Oral Drug Therapy for Multiple Neglected Tropical Diseases: A Systematic Review

Author Affiliations

Author Affiliations: Department of Medicine, Hebrew Rehabilitation Center and Division of Gerontology, Beth Israel Deaconess Medical Center, Boston, Massachusetts (Dr Reddy); Departments of Medicine and Community Health and Epidemiology, Queen's University, Kingston, Ontario, Canada (Dr Gill); Baycrest-Kunin Lunenfeld Applied Research Unit, Toronto, Ontario, Canada (Dr Kalkar and Messrs Wu and Anderson); and Department of Medicine, University of Toronto, Baycrest-Kunin Lunenfeld Applied Research Unit and Institute for Clinical Evaluative Sciences, Toronto, Ontario, Canada (Dr Rochon).

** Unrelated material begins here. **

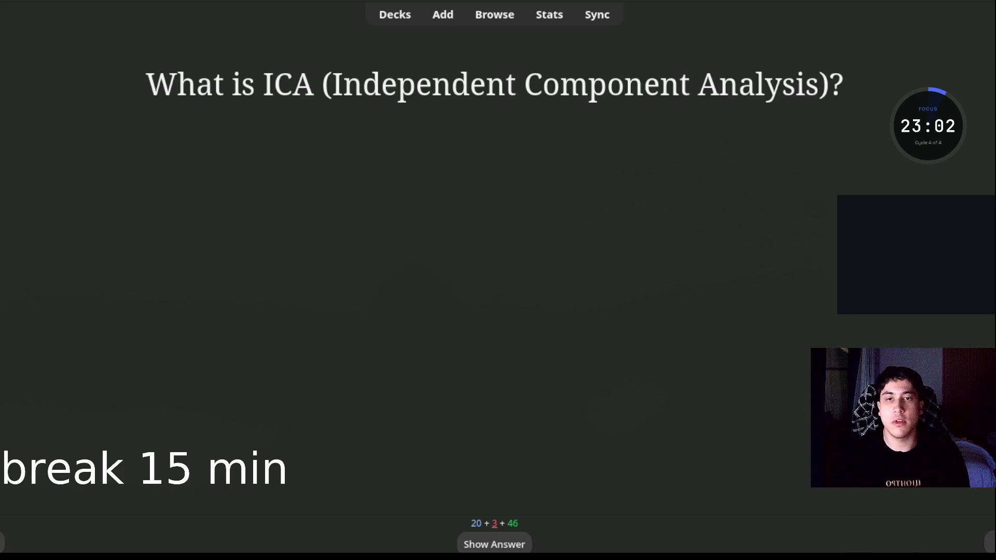
key("space")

JAMA. 2007;298(16):1911-1924. doi:10.1001/jama.298.16.1911

Context The neglected tropical diseases include 13 conditions that occur in areas of extreme poverty and are poverty promoting. The neglected tropical diseases produce a disease burden almost as great as that associated with human immunodeficiency virus/AIDS, tuberculosis, or malaria, yet are virtually unknown by health care workers in North America, because they occur almost exclusively in the poorest regions of the world. Seven of the most prevalent diseases have existing oral drug treatments. Identifying treatments that are effective against more than 1 disease could facilitate efficient and inexpensive treatment.

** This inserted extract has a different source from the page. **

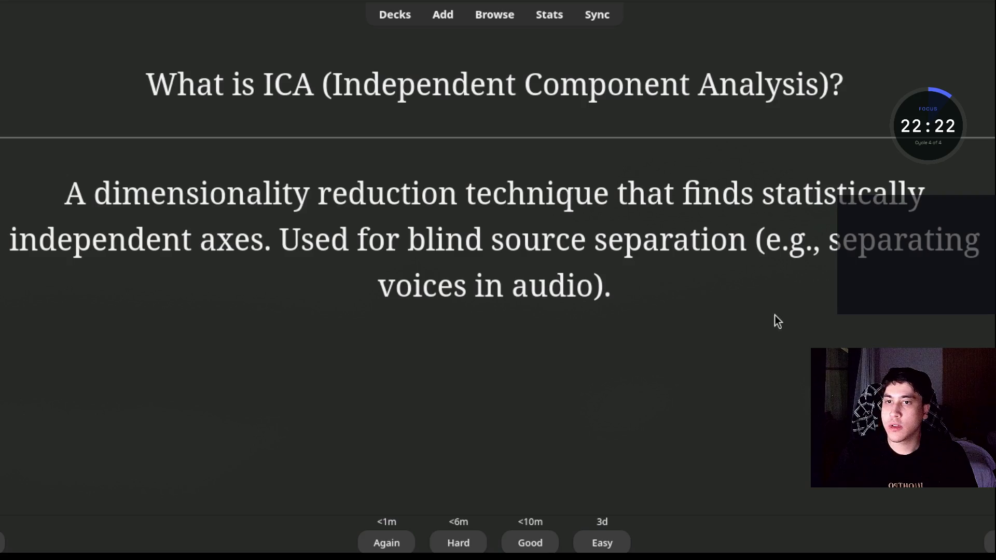
key("ctrl+minus")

Objectives To systematically review the evidence for drug treatments and to increase awareness that neglected tropical diseases exist and that treatments are available.

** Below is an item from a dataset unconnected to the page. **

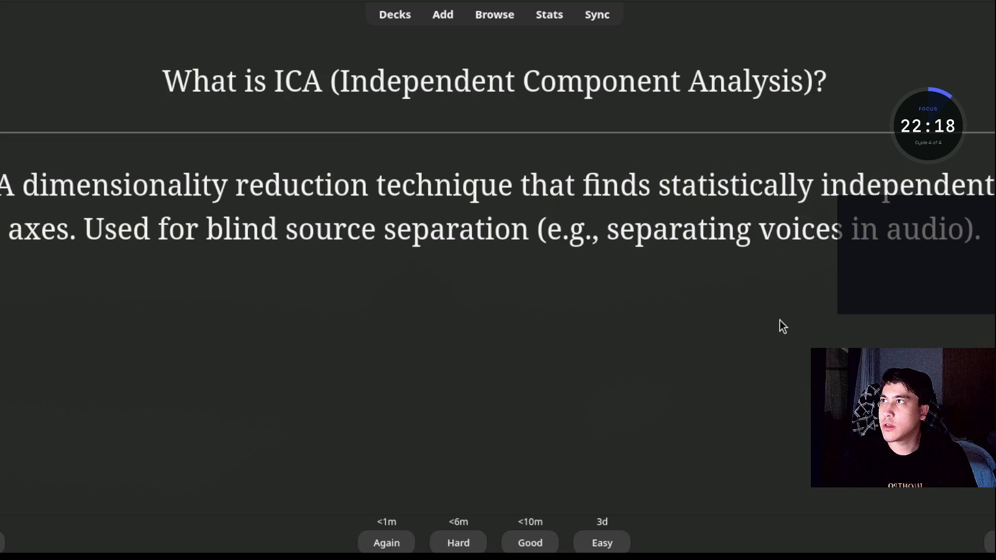
Step: Adjust the ICA card's text size, finishing with a considerably larger zoom
key("ctrl+minus")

Data Sources and Study Selection Using a MEDLINE search (1966 through June 2007), randomized controlled trials (RCTs) were reviewed that examined simultaneous treatment of 2 or more of the 7 most prevalent neglected tropical diseases using oral drug therapy.

Data Synthesis Twenty-nine RCTs were identified, of which 3 targeted 4 diseases simultaneously, 20 targeted 3 diseases, and 6 targeted 2 diseases. Trials were published between 1972 and 2005 and baseline prevalence of individual diseases varied among RCTs. Albendazole plus diethylcarbamazine significantly reduced prevalence of elephantiasis (16.7% to 5.3%), hookworm (10.3% to 1.9%), roundworm (34.5% to 2.3%), and whipworm (55.5% to 40.3%). Albendazole plus ivermectin significantly reduced prevalence of elephantiasis (12.6% to 4.6%), hookworm (7.8% to 0%), roundworm (33.5% to 6.1%), and whipworm (42.7% to 8.9%). Levamisole plus mebendazole significantly reduced prevalence of hookworm (94.0% to 71.8%), roundworm (62.0% to 1.4%), and whipworm (93.1% to 74.5%). Pyrantel-oxantel significantly reduced hookworm (93.4% to 85.2%), roundworm (22.8% to 1.4%), and whipworm (86.8% to 59.5%), while albendazole alone significantly reduced prevalence of hookworm (8.1% to 1.3%), roundworm (28.4% to 0.9%), and whipworm (51.9% to 31.9%). No RCT examined treatment of river blindness or trachoma as part of an intervention to target 2 or more neglected tropical diseases. Adverse events were generally inadequately reported.

Conclusions At least 2 of the most prevalent neglected tropical diseases can be treated simultaneously with existing oral drug treatments, facilitating effective and efficient treatment. Increasing awareness about neglected tropical diseases, their global impact, and the availability of oral drug treatments is an essential step in controlling these diseases.